*** Opening of EXERCISE MATERIALS ***

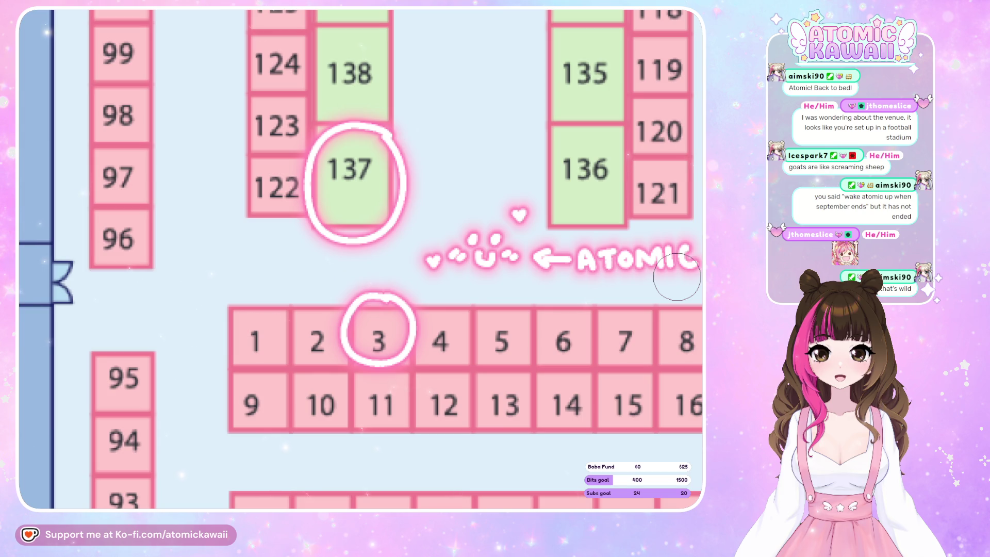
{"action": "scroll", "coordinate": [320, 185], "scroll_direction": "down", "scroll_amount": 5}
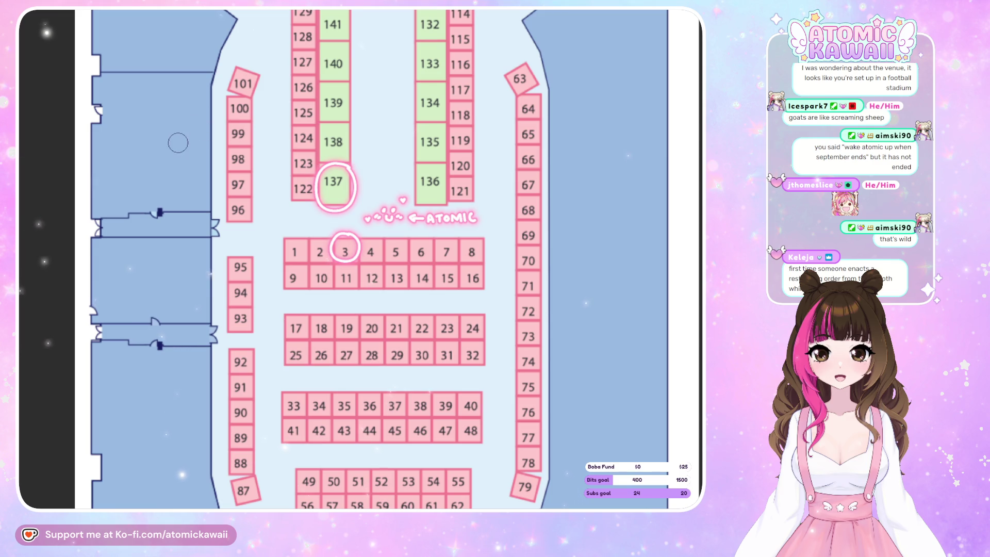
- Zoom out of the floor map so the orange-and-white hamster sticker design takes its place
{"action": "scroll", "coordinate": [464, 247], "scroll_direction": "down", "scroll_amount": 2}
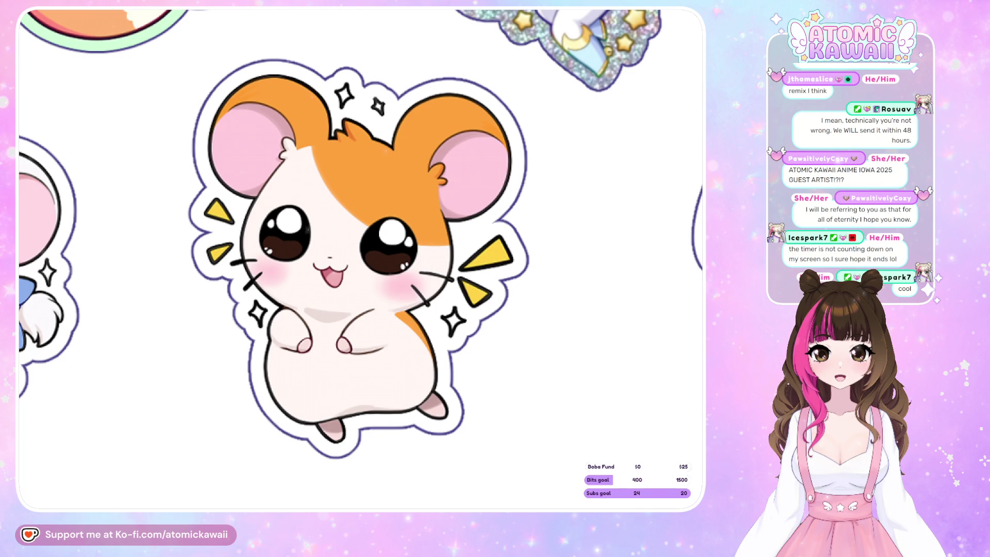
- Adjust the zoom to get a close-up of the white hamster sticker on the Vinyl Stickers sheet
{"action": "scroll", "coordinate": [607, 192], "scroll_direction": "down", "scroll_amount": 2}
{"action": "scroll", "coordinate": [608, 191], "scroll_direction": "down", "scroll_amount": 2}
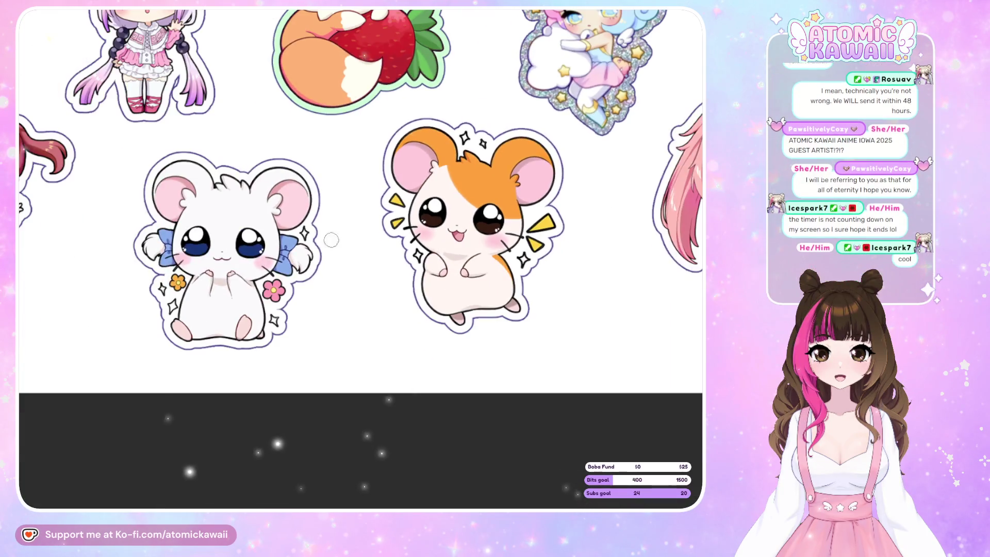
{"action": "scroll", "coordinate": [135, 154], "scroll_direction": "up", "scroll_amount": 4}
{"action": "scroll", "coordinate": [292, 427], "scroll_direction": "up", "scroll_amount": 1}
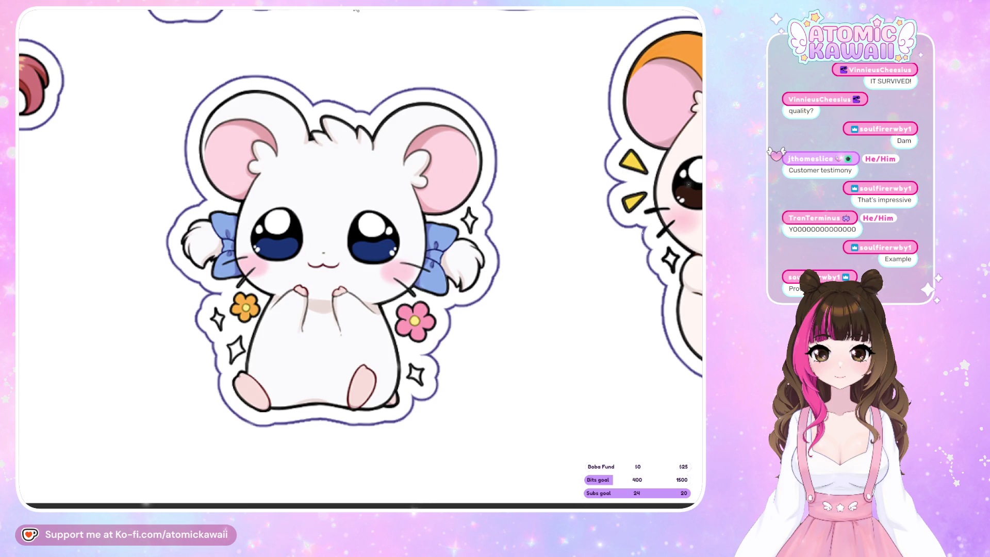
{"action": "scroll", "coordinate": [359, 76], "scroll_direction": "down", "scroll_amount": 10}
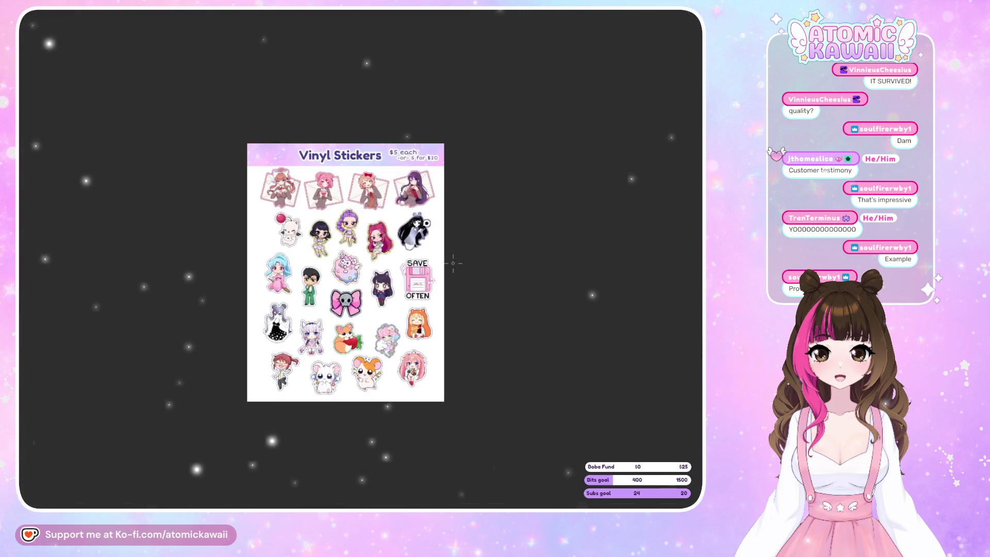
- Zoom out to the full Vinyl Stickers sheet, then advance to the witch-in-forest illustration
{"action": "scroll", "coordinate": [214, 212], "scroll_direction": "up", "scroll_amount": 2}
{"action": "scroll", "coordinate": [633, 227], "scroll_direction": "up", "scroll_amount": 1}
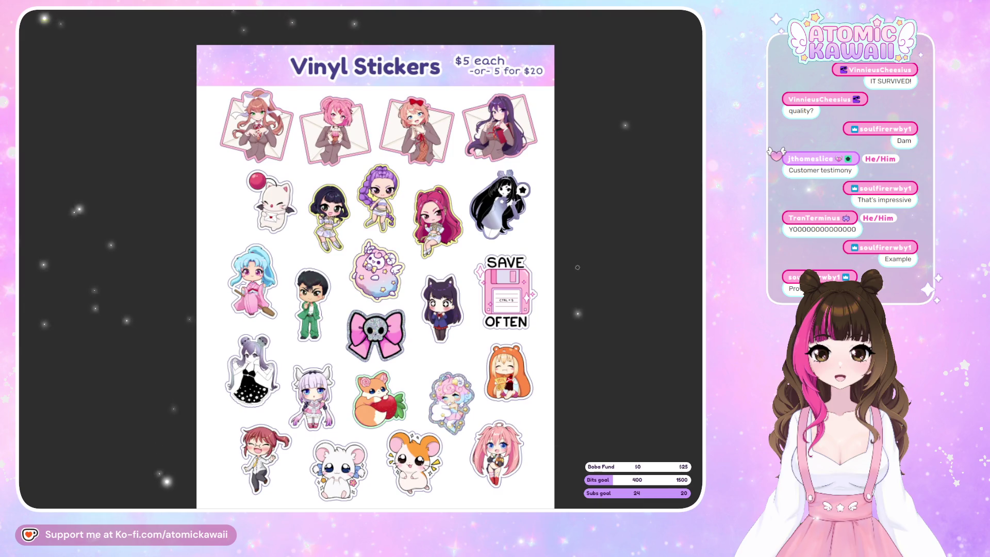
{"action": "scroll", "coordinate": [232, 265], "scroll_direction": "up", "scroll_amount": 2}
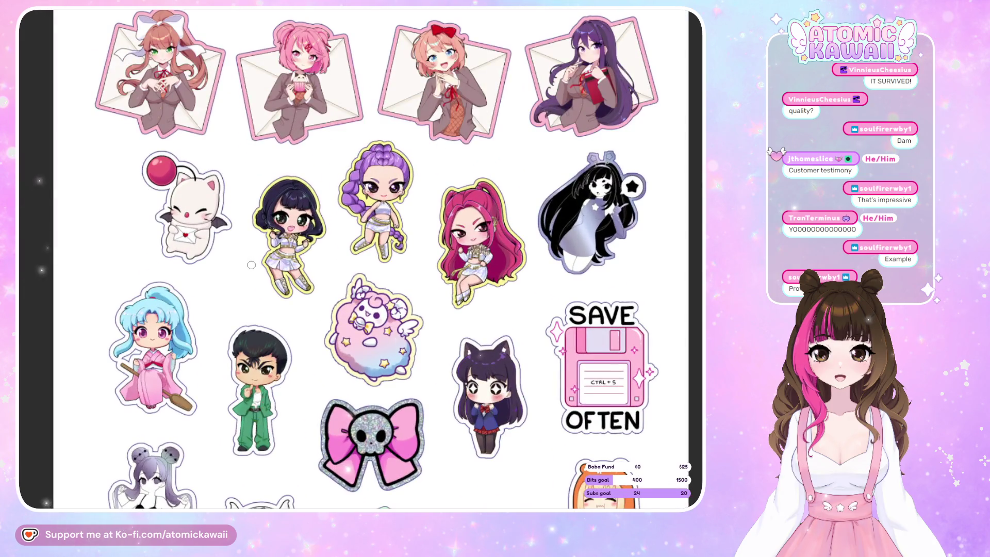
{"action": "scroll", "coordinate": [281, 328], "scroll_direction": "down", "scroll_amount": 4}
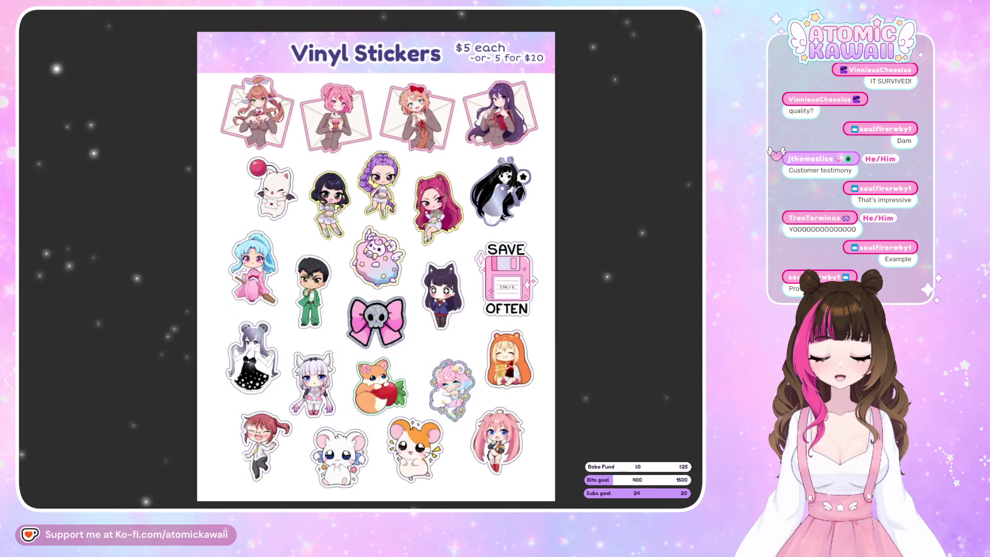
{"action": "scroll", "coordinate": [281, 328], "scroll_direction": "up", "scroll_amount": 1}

*** Close of EXERCISE MATERIALS ***

# WORK TO COMPLETE
Write out, exactly, the lines of the material from the very first through the line containing "- Adjust the", and leave out every picture.

# SOLUTION TO THIS TASK
{"action": "scroll", "coordinate": [320, 185], "scroll_direction": "down", "scroll_amount": 5}
- Zoom out of the floor map so the orange-and-white hamster sticker design takes its place
{"action": "scroll", "coordinate": [464, 247], "scroll_direction": "down", "scroll_amount": 2}
- Adjust the zoom to get a close-up of the white hamster sticker on the Vinyl Stickers sheet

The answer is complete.